Blucin ise Levi Strauss isimli on yedi yaşında göçmen bir terzinin biyografisine dayanmaktadır.

Strauss altına hücumun yaşandığı 1850’lerde San Francisco’ya geldiğinde çadırlar ve kapalı yük arabaları için fazlasıyla ihtiyaç duyulan bezlerden satmaktaydı. Zeki bir gözlemci olan Strauss, madencilerin pantolonlarının çabucak ve tam anlamıyla yıprandığını fark etti. Hemen, kendi dayanıklı bezlerinden iş tulumları dikiverdi.

Kaba ve sert olsa da bu pantolon o kadar dayanıklıydı ki, Strauss bir terzi olarak rağbet görmeye başladı.

Avrupa’da serge de Nimes adıyla bilinirken, Amerika’da kumaşın ismi “denim” (kot) olarak ilan edildi. Strauss renksiz kot pantolonları, toprak lekelerini en aza indirmek üzere çivit mavisine boyamanın popülaritelerini son derece arttırdığını keşfetti.

Kot pantolonlar yırtılmaya karşı dirençli olsalar da, madencilerin aletlerinin ağırlığı ceplerin dikiş yerlerinden yırtılmasına sebep oluyordu. Strauss bir Rus Yahudisi olan terzi Jacob Davis’in fikrinden yararlanarak bu problemi de çözüverdi. 1873’te her cep dikiş yerine bakır perçinler eklendiği gibi, aynı zamanda madenci altın çıkarmak için eğildiğinde pantolon ağının açılmasını önlemek adına fermuarın tabanına da bir perçin yerleştirildi.

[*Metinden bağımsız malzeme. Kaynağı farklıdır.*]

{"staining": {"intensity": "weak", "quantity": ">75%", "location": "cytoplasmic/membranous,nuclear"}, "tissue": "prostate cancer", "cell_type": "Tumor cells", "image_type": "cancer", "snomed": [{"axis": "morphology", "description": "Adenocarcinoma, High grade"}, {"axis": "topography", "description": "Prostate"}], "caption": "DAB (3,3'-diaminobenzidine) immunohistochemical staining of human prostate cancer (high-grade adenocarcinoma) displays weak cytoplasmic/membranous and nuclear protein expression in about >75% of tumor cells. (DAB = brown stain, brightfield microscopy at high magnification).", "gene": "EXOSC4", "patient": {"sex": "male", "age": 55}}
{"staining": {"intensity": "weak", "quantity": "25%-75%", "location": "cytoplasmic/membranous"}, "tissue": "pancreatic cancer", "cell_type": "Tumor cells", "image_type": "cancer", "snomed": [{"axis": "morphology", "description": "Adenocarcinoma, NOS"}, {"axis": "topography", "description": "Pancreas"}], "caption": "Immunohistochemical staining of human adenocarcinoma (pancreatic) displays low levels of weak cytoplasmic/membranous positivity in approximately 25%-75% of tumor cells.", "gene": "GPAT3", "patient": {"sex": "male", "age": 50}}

Ancak bu ağ perçini başka bir çeşit şikâyeti de beraberinde getirdi. İç çamaşırı giyme âdetinden yoksun maden işçileri kamp ateşinin çok yakınında oturduklarında ısınan perçin canlarını yakıyordu. Pantolon ağı perçininden böylece vazgeçildi, zamanla da cep perçinlerinden…

Tam olarak fayda sağlamaya yönelik ortaya çıkmış blucinler, 1935’te bir moda öğesi haline geldi. Aynı sene Vogue dergisinde reklamları çıktı. Reklamda blucinler içerisinde iki sosyetik kadın yer almaktaydı. “Kovboy şıklığı (Western Chic)” adı altında bir trend başladı.

Kot pantolon Vogue 1935 Rene Bouet-Willaumez/Condé Nast via Getty Images

Biraz da Hollywood’un etkisiyle kot pantolon gençlerin kültürünün bir parçası haline geldi zamanla.

Elastik liflerin denim kumaşla birlikte kullanımı kot pantolonun da moda dünyasındaki yerini güçlendirdi, bu kumaş farklı formlarda hayatımızda yerini aldı.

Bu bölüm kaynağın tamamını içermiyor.